The College of Education comprises five further departments as well as an Intercultural Youth and Family Development Program.
- Communicative Sciences and Disorders
Focuses on the training of future professionals in the areas of Speech and Language Pathology.
- Counselor Education
Focuses on the training of future school counselors.
- Curriculum and Instruction
Focuses on teacher preparation

Houses both Masters and Doctoral programs
- Educational Leadership
- Health and Human Performance
Began as the Department of Physical Culture in 1906.
- Intercultural Youth and Family Development Program

===Institute of Educational Research and Service (IERS)===
Founded in 1957, the Institute of Educational Research and Service is dedicated to the design, evaluation, and dissemination of programs that support the well-being of students and communities. The institution cooperates with numerous organizations to develop models for social and academic achievement

==Hosted Programs==
===Montana Digital Academy===

The Phyllis J. Washington College of Education and is the host of the Montana Digital Academy, Montana's publicly supported K-12 online program. Montana Digital Academy's offices are in the Phyllis J. Washington Education Center.

==New Building==
In 2009 the university completed the Phyllis J. Washington Education Center, a 27,000 sq. ft. addition to what was then simply known as the Education Building.

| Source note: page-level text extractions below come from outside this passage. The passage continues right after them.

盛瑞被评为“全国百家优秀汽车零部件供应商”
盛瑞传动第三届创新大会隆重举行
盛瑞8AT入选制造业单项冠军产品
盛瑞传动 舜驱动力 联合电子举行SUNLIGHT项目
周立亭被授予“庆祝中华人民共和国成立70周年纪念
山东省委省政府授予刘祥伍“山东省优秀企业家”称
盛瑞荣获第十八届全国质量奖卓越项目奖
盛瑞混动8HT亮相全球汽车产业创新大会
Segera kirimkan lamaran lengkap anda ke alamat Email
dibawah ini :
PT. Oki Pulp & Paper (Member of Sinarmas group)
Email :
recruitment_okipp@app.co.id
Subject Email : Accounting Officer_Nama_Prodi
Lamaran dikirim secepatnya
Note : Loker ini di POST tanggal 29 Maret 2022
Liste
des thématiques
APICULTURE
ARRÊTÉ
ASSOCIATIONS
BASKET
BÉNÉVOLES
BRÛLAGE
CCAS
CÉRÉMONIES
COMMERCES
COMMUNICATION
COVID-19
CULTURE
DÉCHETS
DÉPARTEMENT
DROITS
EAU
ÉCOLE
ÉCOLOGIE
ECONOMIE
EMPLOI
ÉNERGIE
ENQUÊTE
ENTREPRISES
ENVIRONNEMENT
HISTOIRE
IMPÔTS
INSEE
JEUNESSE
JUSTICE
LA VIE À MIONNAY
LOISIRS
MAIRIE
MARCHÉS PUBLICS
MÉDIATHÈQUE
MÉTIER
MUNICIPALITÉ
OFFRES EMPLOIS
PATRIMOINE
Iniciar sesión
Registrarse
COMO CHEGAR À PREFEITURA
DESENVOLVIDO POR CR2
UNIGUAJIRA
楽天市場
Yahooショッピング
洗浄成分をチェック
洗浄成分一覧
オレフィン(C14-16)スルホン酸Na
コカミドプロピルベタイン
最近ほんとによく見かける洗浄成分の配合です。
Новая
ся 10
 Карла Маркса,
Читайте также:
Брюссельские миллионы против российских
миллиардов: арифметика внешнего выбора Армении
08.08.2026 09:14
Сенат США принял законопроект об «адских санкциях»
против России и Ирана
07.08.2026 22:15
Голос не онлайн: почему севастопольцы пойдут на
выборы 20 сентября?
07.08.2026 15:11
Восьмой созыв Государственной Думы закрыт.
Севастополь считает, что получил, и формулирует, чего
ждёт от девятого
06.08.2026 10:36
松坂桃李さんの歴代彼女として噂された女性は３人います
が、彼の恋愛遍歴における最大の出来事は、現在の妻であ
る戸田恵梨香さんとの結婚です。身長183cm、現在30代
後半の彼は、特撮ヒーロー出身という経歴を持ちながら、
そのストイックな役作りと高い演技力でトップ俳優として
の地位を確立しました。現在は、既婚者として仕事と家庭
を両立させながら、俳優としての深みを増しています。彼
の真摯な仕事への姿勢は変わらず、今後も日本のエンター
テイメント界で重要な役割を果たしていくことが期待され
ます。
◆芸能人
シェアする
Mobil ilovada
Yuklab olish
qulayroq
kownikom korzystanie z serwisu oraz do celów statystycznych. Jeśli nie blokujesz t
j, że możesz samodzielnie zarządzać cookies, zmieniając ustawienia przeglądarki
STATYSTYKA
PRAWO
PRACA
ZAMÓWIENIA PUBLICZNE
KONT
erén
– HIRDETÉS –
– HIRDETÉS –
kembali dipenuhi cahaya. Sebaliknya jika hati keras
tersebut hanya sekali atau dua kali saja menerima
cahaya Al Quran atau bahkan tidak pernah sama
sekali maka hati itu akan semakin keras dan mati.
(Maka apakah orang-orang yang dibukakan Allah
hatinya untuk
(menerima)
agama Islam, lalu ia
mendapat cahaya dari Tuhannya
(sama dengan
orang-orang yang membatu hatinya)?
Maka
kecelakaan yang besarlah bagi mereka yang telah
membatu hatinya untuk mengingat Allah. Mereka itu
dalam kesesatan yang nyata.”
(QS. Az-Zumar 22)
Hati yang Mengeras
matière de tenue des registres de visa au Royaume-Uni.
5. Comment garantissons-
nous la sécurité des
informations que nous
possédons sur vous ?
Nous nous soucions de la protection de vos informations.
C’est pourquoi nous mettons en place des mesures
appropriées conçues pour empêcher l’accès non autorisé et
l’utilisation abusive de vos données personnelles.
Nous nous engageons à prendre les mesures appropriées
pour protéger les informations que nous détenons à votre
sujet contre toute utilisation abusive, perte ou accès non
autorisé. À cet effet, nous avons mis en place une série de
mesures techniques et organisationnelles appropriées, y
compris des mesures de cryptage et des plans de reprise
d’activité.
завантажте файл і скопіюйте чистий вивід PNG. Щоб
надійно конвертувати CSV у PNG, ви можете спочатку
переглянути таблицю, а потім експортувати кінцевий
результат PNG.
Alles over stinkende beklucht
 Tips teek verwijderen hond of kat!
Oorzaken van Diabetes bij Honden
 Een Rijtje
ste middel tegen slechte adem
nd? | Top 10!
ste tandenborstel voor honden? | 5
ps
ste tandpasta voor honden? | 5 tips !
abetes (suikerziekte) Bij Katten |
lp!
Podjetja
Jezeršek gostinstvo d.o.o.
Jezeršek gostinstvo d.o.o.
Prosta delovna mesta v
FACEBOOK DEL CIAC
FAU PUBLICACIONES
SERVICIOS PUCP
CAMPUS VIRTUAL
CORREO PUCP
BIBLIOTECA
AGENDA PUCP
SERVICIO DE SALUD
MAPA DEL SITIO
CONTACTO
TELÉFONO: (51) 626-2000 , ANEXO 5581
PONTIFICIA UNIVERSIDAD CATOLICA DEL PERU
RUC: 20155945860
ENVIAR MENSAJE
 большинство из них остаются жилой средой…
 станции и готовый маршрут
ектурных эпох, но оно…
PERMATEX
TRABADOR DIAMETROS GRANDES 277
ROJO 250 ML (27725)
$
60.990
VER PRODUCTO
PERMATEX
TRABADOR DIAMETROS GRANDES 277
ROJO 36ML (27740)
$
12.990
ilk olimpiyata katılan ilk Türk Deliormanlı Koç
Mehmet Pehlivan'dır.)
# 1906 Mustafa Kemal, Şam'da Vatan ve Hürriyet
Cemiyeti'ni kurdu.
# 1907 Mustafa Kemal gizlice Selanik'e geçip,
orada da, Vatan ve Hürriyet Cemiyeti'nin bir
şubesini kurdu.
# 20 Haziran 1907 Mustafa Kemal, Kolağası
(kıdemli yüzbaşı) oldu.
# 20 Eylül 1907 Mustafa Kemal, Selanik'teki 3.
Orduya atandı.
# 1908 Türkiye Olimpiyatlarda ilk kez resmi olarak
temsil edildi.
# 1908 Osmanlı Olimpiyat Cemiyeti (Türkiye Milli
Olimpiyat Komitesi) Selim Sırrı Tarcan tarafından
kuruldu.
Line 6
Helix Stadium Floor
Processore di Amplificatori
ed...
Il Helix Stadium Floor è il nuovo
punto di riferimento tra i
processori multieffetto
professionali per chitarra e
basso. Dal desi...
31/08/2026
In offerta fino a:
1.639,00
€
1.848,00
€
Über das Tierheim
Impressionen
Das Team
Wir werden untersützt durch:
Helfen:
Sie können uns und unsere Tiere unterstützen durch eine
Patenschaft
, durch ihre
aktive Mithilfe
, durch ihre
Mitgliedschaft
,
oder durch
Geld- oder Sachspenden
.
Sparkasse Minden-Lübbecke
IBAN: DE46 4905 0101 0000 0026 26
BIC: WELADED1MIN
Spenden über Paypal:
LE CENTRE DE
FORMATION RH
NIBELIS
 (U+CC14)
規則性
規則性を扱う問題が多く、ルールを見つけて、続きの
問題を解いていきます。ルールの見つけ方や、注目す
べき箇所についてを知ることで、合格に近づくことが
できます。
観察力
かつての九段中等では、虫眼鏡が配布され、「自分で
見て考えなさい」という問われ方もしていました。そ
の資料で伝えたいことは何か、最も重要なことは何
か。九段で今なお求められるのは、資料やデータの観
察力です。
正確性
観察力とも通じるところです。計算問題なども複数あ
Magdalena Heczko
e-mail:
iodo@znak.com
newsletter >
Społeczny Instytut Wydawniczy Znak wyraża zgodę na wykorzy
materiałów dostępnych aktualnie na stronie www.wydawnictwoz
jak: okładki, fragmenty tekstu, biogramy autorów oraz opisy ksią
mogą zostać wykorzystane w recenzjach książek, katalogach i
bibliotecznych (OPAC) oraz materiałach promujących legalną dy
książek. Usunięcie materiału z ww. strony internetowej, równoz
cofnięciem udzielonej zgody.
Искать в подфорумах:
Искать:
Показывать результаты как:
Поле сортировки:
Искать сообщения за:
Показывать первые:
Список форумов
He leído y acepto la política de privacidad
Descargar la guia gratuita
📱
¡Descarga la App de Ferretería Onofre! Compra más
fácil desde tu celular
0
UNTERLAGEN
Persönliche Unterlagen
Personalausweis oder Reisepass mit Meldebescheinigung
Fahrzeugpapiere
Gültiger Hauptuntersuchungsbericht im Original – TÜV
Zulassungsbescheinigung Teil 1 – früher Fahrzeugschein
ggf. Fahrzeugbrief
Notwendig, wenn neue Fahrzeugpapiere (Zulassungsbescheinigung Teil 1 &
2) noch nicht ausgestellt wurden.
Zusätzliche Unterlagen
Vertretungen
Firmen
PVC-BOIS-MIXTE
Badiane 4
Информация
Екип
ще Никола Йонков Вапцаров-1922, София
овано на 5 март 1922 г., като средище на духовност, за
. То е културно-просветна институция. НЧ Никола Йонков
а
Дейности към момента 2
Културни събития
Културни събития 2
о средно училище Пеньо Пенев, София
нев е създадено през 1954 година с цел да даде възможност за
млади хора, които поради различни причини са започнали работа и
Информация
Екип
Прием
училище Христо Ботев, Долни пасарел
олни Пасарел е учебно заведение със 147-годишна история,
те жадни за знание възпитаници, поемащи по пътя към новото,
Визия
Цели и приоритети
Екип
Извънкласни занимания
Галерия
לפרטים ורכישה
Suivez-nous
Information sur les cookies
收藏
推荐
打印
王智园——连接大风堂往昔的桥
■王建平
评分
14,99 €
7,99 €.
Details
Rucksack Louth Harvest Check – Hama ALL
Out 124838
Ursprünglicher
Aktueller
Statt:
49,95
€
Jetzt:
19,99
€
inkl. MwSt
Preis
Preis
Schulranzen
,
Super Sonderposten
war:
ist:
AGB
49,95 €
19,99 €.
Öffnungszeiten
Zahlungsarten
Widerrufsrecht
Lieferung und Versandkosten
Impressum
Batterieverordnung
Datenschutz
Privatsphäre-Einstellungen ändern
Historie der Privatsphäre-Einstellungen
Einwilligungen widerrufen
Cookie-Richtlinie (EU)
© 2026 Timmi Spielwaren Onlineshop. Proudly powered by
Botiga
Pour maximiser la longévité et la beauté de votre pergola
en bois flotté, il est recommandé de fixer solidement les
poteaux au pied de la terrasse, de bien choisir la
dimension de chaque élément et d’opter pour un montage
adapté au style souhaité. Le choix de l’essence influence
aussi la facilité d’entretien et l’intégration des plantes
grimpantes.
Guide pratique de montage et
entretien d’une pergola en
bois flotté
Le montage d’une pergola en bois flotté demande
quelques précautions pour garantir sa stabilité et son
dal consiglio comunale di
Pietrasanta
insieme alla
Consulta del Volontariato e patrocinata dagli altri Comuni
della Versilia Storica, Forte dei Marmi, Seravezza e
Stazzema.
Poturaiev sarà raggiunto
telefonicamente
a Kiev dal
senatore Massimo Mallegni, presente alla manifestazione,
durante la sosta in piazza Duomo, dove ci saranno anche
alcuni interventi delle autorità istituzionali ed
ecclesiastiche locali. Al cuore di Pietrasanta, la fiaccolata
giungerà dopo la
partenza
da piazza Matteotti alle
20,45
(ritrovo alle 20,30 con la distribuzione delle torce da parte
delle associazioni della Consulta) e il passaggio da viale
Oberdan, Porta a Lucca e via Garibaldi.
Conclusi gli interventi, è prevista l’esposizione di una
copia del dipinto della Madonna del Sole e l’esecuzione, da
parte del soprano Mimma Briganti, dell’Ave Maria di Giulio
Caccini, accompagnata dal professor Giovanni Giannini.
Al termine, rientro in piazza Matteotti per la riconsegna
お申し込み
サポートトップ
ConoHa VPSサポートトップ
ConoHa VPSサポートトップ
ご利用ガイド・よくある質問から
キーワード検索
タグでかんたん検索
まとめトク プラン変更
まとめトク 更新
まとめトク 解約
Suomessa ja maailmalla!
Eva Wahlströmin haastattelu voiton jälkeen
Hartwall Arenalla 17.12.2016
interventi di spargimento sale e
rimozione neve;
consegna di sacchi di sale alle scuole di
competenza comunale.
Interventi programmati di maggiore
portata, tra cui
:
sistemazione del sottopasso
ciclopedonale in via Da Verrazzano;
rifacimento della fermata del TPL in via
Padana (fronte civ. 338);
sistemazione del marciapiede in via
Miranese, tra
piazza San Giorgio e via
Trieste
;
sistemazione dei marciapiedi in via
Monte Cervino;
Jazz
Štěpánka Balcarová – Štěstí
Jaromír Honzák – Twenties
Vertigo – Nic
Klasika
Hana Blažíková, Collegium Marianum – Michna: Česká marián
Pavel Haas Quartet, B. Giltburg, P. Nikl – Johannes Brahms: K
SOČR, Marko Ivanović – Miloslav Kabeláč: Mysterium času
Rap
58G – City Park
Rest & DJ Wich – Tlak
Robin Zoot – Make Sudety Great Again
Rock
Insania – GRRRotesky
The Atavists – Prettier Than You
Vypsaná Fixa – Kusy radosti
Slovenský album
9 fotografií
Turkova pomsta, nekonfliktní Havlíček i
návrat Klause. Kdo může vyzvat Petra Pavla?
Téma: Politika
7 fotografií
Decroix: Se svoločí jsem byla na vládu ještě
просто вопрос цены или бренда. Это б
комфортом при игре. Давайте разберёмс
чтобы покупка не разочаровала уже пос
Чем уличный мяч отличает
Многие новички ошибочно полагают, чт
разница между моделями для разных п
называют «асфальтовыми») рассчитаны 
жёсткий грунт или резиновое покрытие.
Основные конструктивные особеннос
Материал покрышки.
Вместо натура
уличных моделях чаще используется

The Center focuses on Early Childhood Education, Math and Science Instruction and Distance Learning. The center also houses the largest omni globe - a large sphere that projects everything from the world to the planets - at any university in the nation.

The Center was officially unveiled on October 8, 2009 with 500 guests in attendance. Attendance included industrialist Dennis Washington and his wife Phyllis for whom the center is named as well as U.S. Education Secretary Arne Duncan.